◆ **Выбранный отрывок**:
::::::
Российское законодательство о рыболовстве рождалось нелегко. С начала 90-х годов предпринимались неоднократные, но безуспешные попытки наладить эффективную систему управления рыбной отраслью. Первоначально, в 1992-1997 годы, пытались продлить затухающую инерцию советской модели управления рыболовством. Остававшимся в силе руководителям бывшего советского Минрыбхоза удалось «пробить» постановление Правительства Российской Федерации от 13 августа 1992 года № 582. Не постановление – песня! Песня об «инвестиционной накачке» отрасли дешевыми финансовыми ресурсами. Субсидии на компенсацию расходов по приобретению топлива для предприятий, осуществляющих добычу, переработку и транспортировку рыбной продукции на собственный берег. Выделение части иностранных кредитов, полученных по межправительственным соглашениям, на закупку запасных частей (!) и оборудования (!!) для рыбопромысловых судов, на российских предприятиях, включенных в конверсионные программы. Чтобы современнику стала понятна хозяйственная модель российского рыболовства в 1992-1997 годах, скажу просто – «белорусская модель», но без батьки Лукашенко.
::::::
◆ **Данные**:
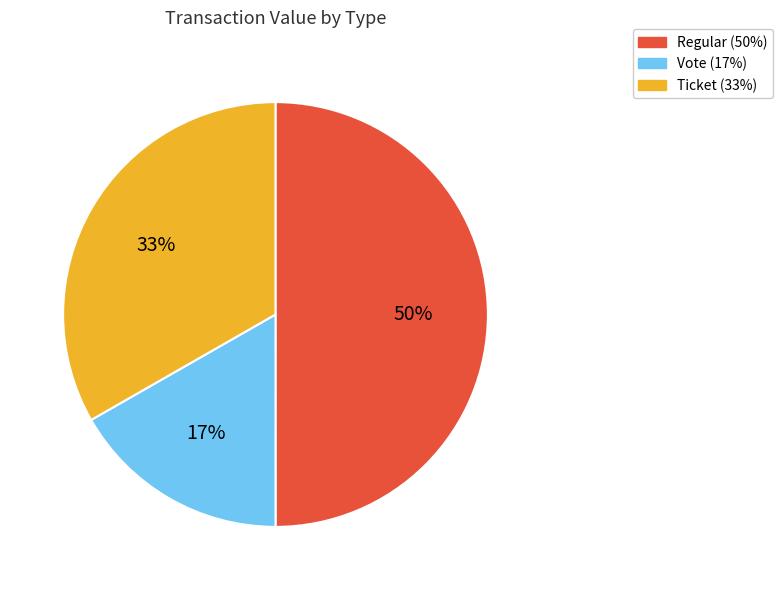

To the nearest percent, what is the average slice percentage?

33%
::::::
◆ **Задание**:
Соответствуют ли отрывку о российском рыболовном законодательстве утверждения (a), (b), (c)? Ответьте на каждое «да» или «нет» и приведите решающие слова отрывка точной цитатой.
(a) Постановление Правительства № 582 датировано 13 августа 1992 года.
(b) Попытки наладить эффективную систему управления рыбной отраслью с начала 90-х годов увенчались успехом.
(c) Постановление предусматривало субсидии на компенсацию расходов по приобретению топлива.

◆ **Ваш ответ**:
(a) Да: «постановление Правительства Российской Федерации от 13 августа 1992 года № 582».
(b) Нет: «предпринимались неоднократные, но безуспешные попытки наладить эффективную систему управления рыбной отраслью».
(c) Да: «Субсидии на компенсацию расходов по приобретению топлива».